Se o meio ambiente em que estamos inserindo perecer será justamente a qualidade de vida (bem-estar) de todos que também imediatamente perecerá. Por outro lado, é importante ressaltar que o ponto central de uma economia moderna que faça a reversão desse modelo tradicional em direção a uma estruturação mais humana e menos tecnicista da atividade econômica, que seja mais social e menos mecânica e rebarbativa, diferente, portanto, do modo convencional, está em usar as técnicas e os modelos econômicos de maneira a atender satisfatoriamente as necessidades dos menos privilegiados.

A preocupação primeira, para isso, deve ser o atendimento das necessidades dos milhões de seres humanos que se encontram “excluídos da economia mundial”, para usarmos as palavras do Nobel, Amartya Sen.

Nesse sentido, o eixo de uma “nova economia” que esteja assentada nas práticas mais solidárias e humanas consiste em colocar as pessoas em primeiro lugar. O que importa prioritariamente são as pessoas e suas necessidades elementares, e não o mercado e suas mercadorias.

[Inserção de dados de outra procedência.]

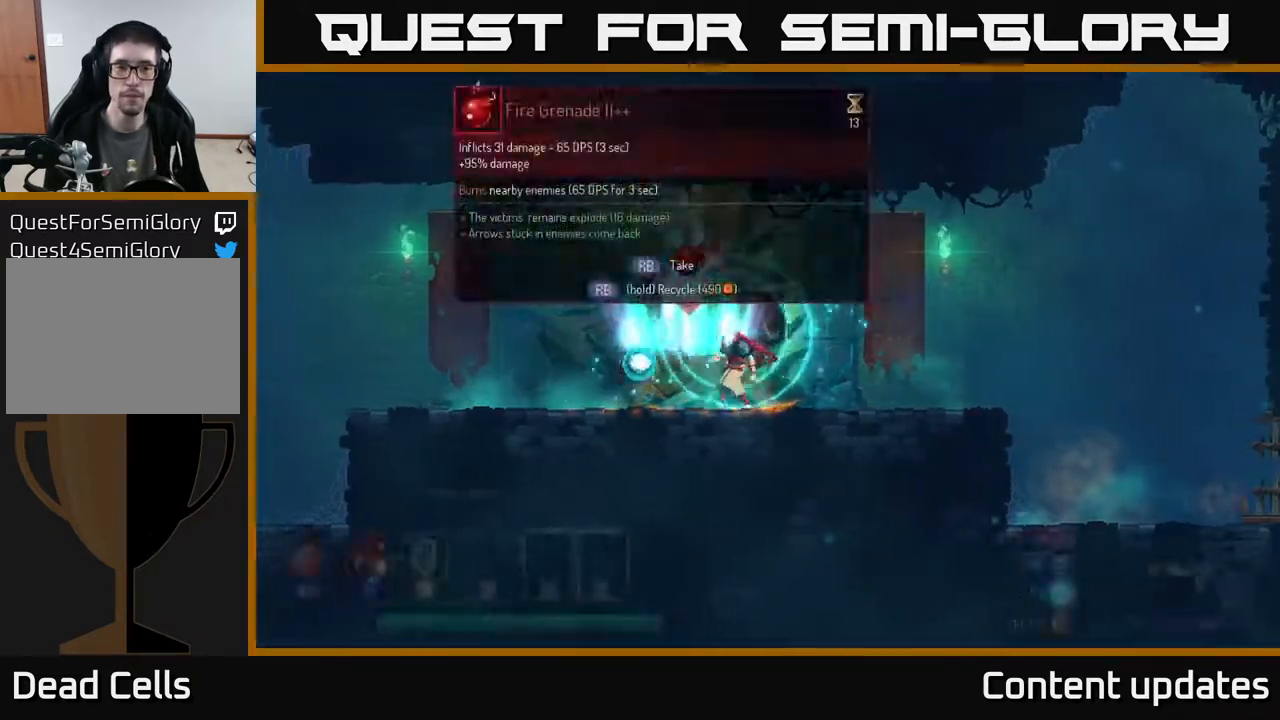
{"buttons": ["B"], "left_stick": "left", "right_stick": "center", "events": [[33, "R1", "up"], [500, "B", "down"]]}
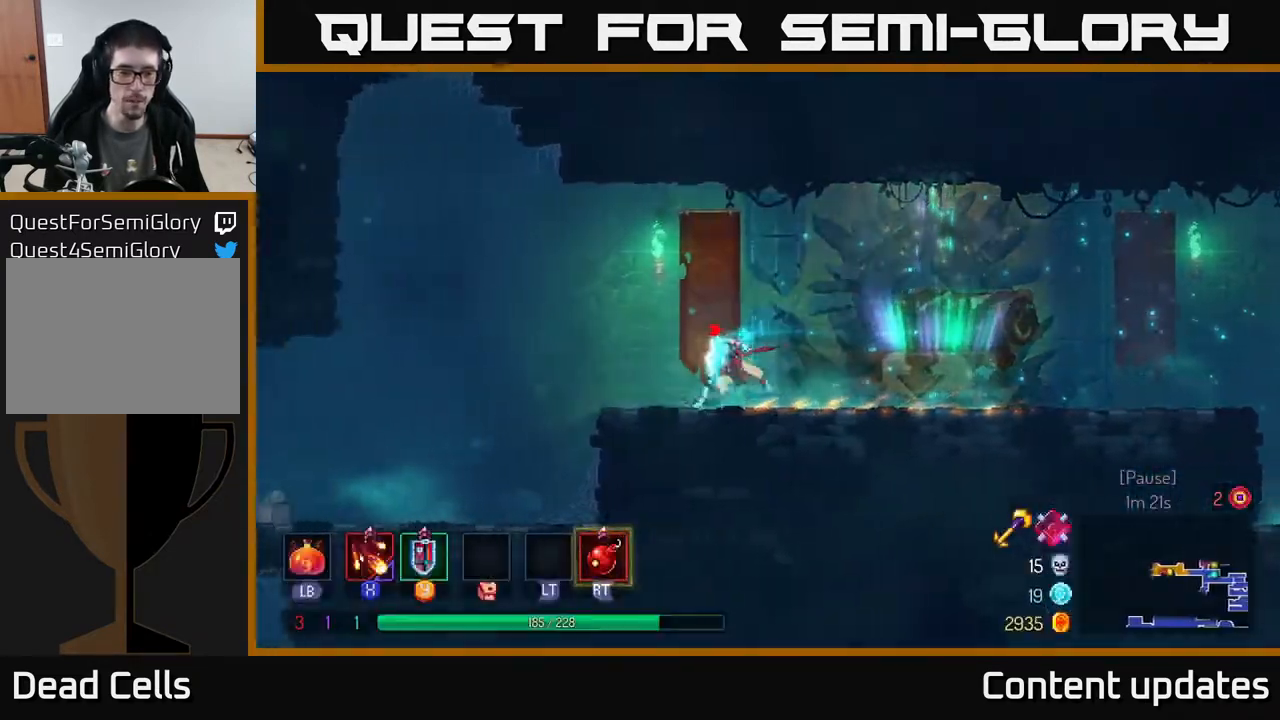
{"buttons": [], "left_stick": "left", "right_stick": "center", "events": [[150, "B", "up"], [333, "A", "down"], [367, "A", "up"]]}
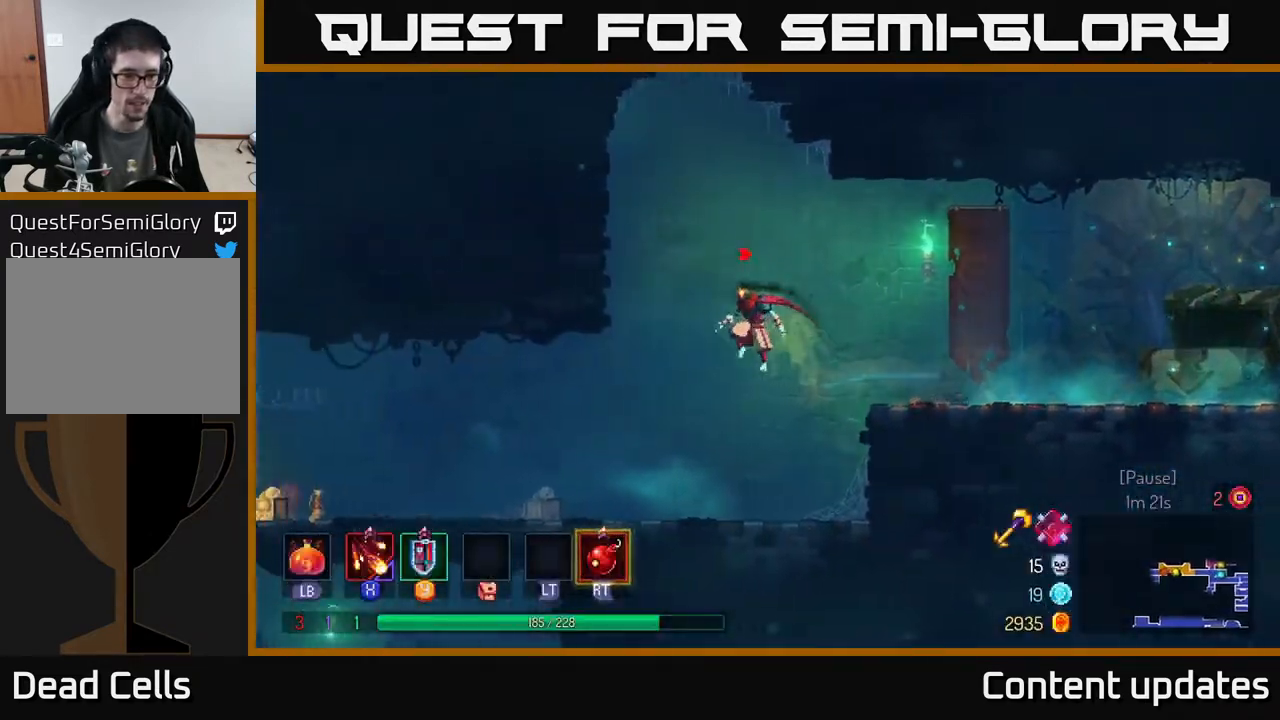
{"buttons": ["B"], "left_stick": "left", "right_stick": "center", "events": [[350, "B", "down"]]}
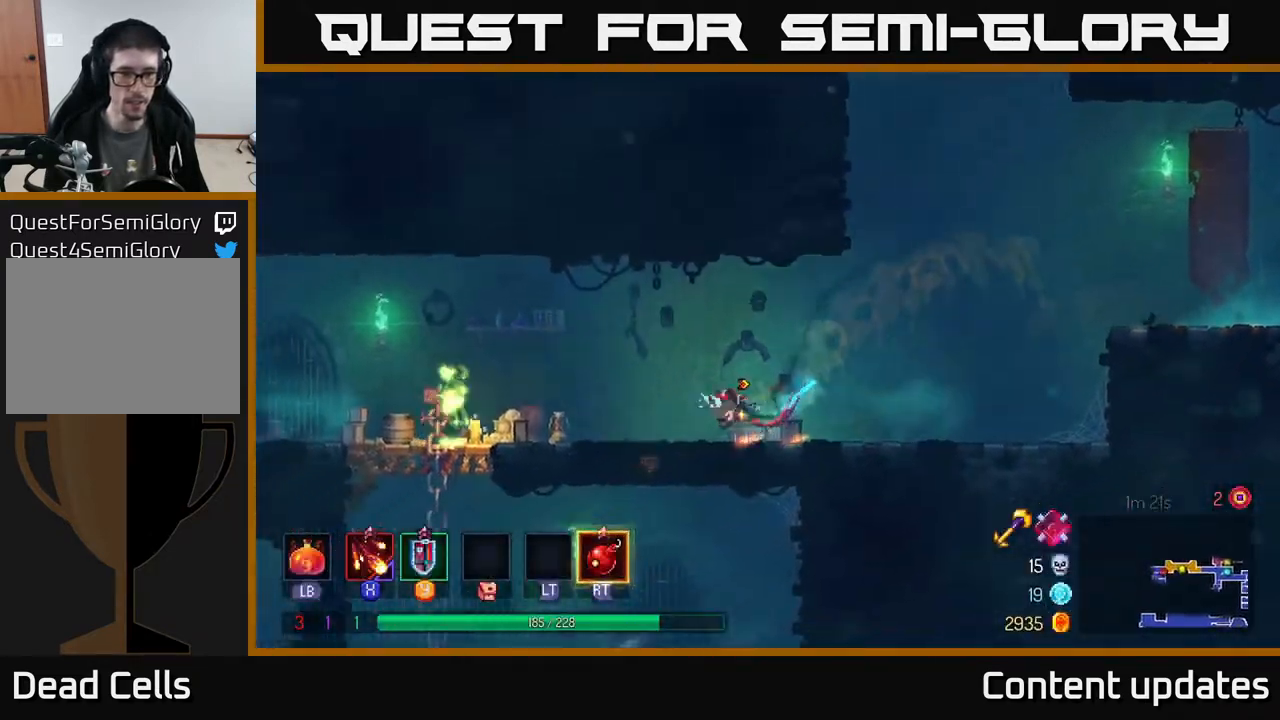
{"buttons": ["X"], "left_stick": "left", "right_stick": "center", "events": [[33, "B", "up"], [250, "X", "down"], [333, "X", "up"], [500, "X", "down"]]}
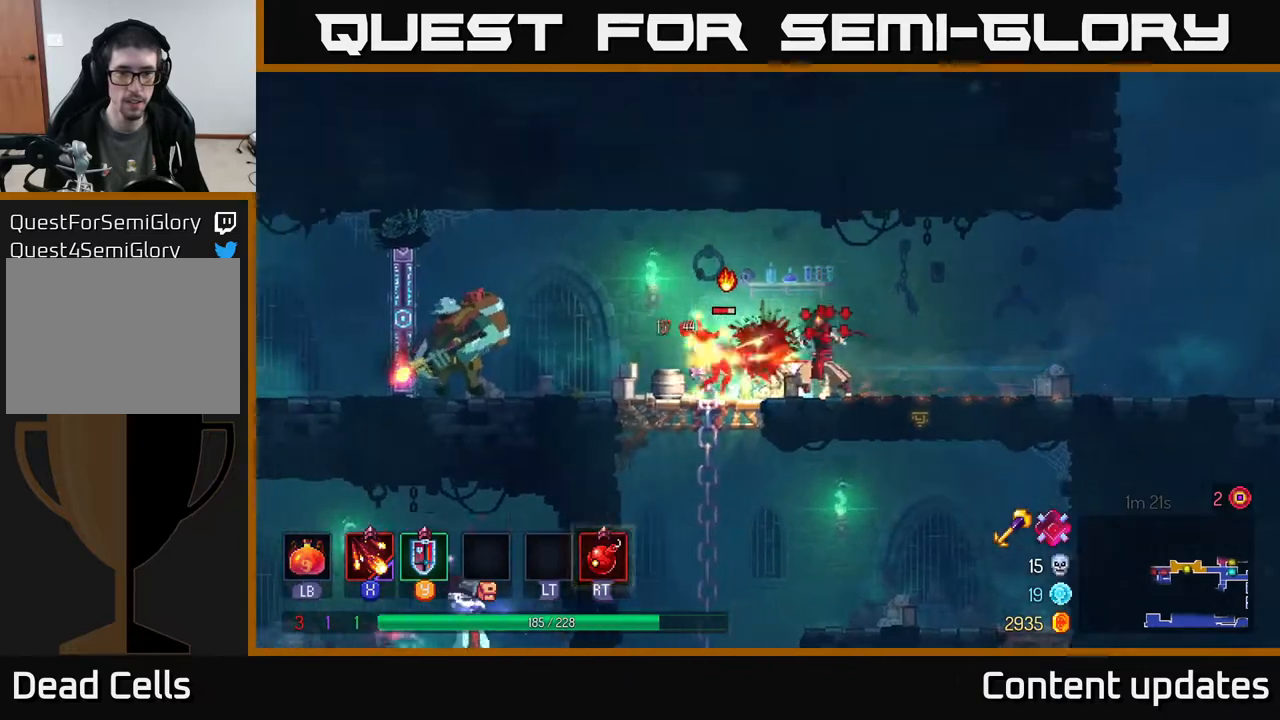
{"buttons": [], "left_stick": "left", "right_stick": "center", "events": [[100, "X", "up"], [133, "left_stick", "center"], [200, "X", "down"], [317, "X", "up"], [450, "left_stick", "left"]]}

O foco desse modelo diferenciado de fazer economia está na cooperação (que soma e inclui), e não na competição (que divide e exclui). Nunca é demasiado lembrar que a ciência econômica é feita pelos homens e para os homens, daí a importância ímpar da inclusão dos excluídos.

Outra preocupação que deve nortear uma “nova economia” está no fato de saber respeitar as leis da natureza para promover avanços socioeconômicos sem destruição, crescimento sem depleção ambiental.

É necessário que todos desenvolvam uma maneira de pensar ecologicamente em favor da natureza. Isso facilitaria compreender que o homem é apenas um elemento a mais do Universo, e não o “dono” do Universo. O homem é apenas uma parte da Terra, e não o “senhor absoluto” da Terra, assim como a economia é uma parte, e não um todo do meio ambiente. Consoante a isso, as leis da economia precisam estar em sintonia com as da natureza.

Para os que estão comprometidos com uma mudança em prol de uma economia mais justa e fraterna e ecologicamente equilibrada, crescimento econômico, a partir dessas evidências, deve ser visto e entendido tecnicamente em termos puramente quantitativos, enquanto desenvolvimento necessariamente deve ser visto em termos qualitativos.

Aceitar essa última premissa como verdade e, antes, fazer disso um ideal, é se colocar afirmativamente ao lado daqueles que tanto necessitam de ajuda: os “excluídos da economia” cujas cifras são cada vez mais assustadoras em escala mundial: 1 bilhão de estômagos vazios; 1,5 bilhão de pessoas sem acesso à água potável; 19 crianças com menos de 5 anos de idade mortas a cada cinco minutos de pneumonia; 500 mil mães que morrem a cada ano na hora do parto devido a assistência médica insuficiente; 5 milhões de crianças que a cada ano não completam cinco anos de vida.

É imperioso, sempre que possível, reforçar a ideia que a economia tem todas as condições de promover amplo programa de recuperação social, desde que se rompa abruptamente com o pragmatismo dominante da tradicional economia.

A tradição econômica insiste, grosso modo, em medir a realidade social por números e valores monetários (tendo o PIB como indicador ilustrativo), como se a “vida econômica” se resumisse a uma mera questão matemática. É urgente, pois, propor a mudança do eixo da economia e, definitivamente, firmar políticas públicas que coloquem as pessoas em primeiro lugar; afinal, a ciência econômica, desde seu surgimento, nasceu para dar uma resposta positiva à vida de todos.